Texte fourni:
------------------------

Peu de pays analysent systématiquement les conséquences de l’administration et de la discipline fiscales sur la situation respective des femmes et des hommes. Une écrasante majorité de pays n’ont ni conçu ni entrepris d’analyse des effets sexospécifiques de l’administration et de la discipline fiscales, ni modifié ou adapté les processus de l’administration de l’impôt.

Une majorité de pays (24 sur 43) ont accès à certaines données ventilées par sexe pour l’analyse des politiques. Les données en question sont concentrées dans deux domaines : les revenus et le marché du travail. Ainsi, des microdonnées détaillées sur les revenus des femmes et des hommes sont disponibles dans la majorité (24) des 43 pays interrogés, et des données sur les taux d’activité respectifs des femmes et des hommes sont accessibles dans 16 pays. Les données détaillées ventilées par sexe sur la consommation (sept pays) et sur la fortune et le patrimoine (dix pays) sont moins souvent disponibles.

------------------------

Données fournies:
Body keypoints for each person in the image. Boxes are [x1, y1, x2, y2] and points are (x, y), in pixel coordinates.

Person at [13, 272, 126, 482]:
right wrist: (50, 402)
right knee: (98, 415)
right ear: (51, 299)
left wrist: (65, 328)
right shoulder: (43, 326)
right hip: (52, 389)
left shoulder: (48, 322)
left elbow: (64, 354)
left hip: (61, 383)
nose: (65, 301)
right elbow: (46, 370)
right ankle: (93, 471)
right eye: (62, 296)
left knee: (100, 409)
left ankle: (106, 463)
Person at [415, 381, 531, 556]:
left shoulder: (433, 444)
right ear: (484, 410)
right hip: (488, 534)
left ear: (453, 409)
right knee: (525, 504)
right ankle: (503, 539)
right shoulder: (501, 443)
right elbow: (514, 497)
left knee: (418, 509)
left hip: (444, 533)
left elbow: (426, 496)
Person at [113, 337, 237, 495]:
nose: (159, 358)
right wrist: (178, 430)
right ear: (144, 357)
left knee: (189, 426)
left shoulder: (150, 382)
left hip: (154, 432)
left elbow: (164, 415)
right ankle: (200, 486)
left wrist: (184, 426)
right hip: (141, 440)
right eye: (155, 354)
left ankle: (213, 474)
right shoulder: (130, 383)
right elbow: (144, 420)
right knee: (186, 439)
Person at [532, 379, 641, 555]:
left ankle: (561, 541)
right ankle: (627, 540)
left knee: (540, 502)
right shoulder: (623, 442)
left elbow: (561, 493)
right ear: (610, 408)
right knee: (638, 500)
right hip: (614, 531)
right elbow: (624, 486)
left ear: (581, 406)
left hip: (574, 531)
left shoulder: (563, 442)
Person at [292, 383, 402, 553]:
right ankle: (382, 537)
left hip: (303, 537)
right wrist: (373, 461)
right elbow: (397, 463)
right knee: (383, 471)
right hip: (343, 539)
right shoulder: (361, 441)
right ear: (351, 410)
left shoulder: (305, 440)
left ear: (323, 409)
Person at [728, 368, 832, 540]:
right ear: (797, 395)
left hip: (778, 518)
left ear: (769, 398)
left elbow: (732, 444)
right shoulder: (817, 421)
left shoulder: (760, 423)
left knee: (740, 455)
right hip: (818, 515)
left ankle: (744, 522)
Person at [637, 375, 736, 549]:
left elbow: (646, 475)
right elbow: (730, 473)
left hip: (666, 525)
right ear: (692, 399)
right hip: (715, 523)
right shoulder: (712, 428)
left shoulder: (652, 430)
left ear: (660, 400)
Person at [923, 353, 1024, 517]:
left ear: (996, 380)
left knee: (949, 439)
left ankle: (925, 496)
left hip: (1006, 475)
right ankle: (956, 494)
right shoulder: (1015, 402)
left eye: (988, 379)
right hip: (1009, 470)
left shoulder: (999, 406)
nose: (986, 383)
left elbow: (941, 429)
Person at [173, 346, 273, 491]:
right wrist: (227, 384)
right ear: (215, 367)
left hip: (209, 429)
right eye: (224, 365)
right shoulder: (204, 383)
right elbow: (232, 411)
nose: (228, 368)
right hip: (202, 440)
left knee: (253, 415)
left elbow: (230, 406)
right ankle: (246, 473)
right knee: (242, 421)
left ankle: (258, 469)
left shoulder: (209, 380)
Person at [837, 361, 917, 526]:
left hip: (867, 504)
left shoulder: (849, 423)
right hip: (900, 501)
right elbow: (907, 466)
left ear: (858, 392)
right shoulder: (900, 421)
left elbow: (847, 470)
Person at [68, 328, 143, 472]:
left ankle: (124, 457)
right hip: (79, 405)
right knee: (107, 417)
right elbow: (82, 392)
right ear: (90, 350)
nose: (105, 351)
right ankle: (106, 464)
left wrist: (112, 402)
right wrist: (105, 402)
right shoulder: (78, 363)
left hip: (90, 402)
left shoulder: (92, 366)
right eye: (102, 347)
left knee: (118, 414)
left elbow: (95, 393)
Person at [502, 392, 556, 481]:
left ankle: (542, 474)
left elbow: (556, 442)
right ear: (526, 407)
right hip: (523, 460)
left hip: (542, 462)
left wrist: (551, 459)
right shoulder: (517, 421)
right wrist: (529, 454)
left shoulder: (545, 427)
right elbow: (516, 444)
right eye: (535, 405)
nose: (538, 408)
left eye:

------------------------

Veuillez poursuivre le texte sur la fiscalité et l'égalité des sexes après sa dernière phrase. Le matériel fourni n'a aucun lien avec le texte sur la fiscalité et l'égalité des sexes.

Enfin, à la question des axes de travail prioritaires pour l’avenir, les pays fournissent des réponses variées. La priorité la plus couramment citée est l’examen des dispositions relatives aux crédits d’impôt ou aux abattements fiscaux sous l’angle de leurs implications pour l’égalité des sexes. En deuxième position vient la conception de partis pris fiscaux explicites destinés à réduire les inégalités entre les sexes (Graphique 3.10). Les participants ont également exprimé un fort désir de voir les travaux futurs se concentrer sur d’autres questions relatives à la fiscalité du travail : l’incidence de l’impôt sur le second apporteur de revenu, la progressivité des systèmes d’IR et l’incidence des crédits d’impôt et des abattements fiscaux sur l’égalité des sexes figurant parmi les quatre principales options pour les travaux futurs. Une troisième priorité pour les travaux futurs est mise en avant par certains pays : l’exploration des biais sexistes dans l’imposition du capital et des revenus du capital (par exemple, les impôts sur le patrimoine et la succession).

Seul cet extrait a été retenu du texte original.